Hospital of Southern Norway (Sørlandet sykehus Helse Foretak, shortened SSHF) is the trust which runs the hospitals in Agder county, Norway. The general hospitals of Agder counties are joined together under one trust by the state, with Helse Sør-Øst as owner.

The trust is organised into six clinics, which have medical specialities independent of their geographical placement. The five clinics are:
- Medical clinic
- Surgical clinic
- Clinic for psychiatric health - psychiatry and dependency behaviour
- Medical service clinic (related functions)
- Clinic for radiology
- Rehabilitation unit

Hospital of Southern Norway has large medical centres in the towns of Arendal, Kristiansand, and Flekkefjord. There are also smaller centres in the towns of Risør, Grimstad, Mandal and Farsund. In addition, there are small psychiatric drop-ins in many of the smaller municipalities, often with responsibility for patients from neighbouring municipalities.

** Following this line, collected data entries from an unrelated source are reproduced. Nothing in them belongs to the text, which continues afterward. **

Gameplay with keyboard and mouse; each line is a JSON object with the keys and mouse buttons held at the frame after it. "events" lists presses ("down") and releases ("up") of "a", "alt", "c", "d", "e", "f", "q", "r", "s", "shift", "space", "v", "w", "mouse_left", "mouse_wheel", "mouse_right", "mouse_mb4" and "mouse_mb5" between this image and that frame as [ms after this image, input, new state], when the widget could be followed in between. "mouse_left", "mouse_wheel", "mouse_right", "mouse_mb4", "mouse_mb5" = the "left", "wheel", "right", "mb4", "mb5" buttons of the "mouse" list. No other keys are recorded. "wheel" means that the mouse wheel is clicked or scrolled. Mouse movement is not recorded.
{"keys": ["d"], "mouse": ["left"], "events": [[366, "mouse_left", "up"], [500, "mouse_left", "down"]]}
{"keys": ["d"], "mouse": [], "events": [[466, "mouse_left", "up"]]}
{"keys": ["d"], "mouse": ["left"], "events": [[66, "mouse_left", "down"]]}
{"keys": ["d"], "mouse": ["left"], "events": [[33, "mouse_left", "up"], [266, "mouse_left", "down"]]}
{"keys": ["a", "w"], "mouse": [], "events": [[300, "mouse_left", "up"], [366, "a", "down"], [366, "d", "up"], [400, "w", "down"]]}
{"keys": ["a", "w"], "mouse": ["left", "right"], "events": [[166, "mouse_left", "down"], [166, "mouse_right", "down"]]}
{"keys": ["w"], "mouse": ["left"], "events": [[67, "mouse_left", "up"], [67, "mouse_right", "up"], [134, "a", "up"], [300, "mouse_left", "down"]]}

In 2004, the hospital took responsibility for alcoholism treatment in Agder, and this came under the psychiatric and psychological treatment in Arendal and Kristiansand.

==History==
Prior to the state taking control of the hospitals on 1 February 2003, the hospital functions were dealt with by individual municipalities. Within the trust of Hospital of Southern Norway, there are the following hospitals:

- Aust-Agder Central Hospital Arendal, ASA (now: Sørlandet Hospital Arendal)
- Vest-Agder Central Hospital (now: Sørlandet Hospital Kristiansand)
- Eg Hospital (now: Psychiatric Hospital (PSA), Kristiansand)
- Farsund Hospital (now: Disbanded and sold to Farsund Municipality)
- Flekkefjord Hospital (now: Sørlandet Hospital Flekkefjord)
- Mandal Hospital (now: Sørlandet Hospital Mandal)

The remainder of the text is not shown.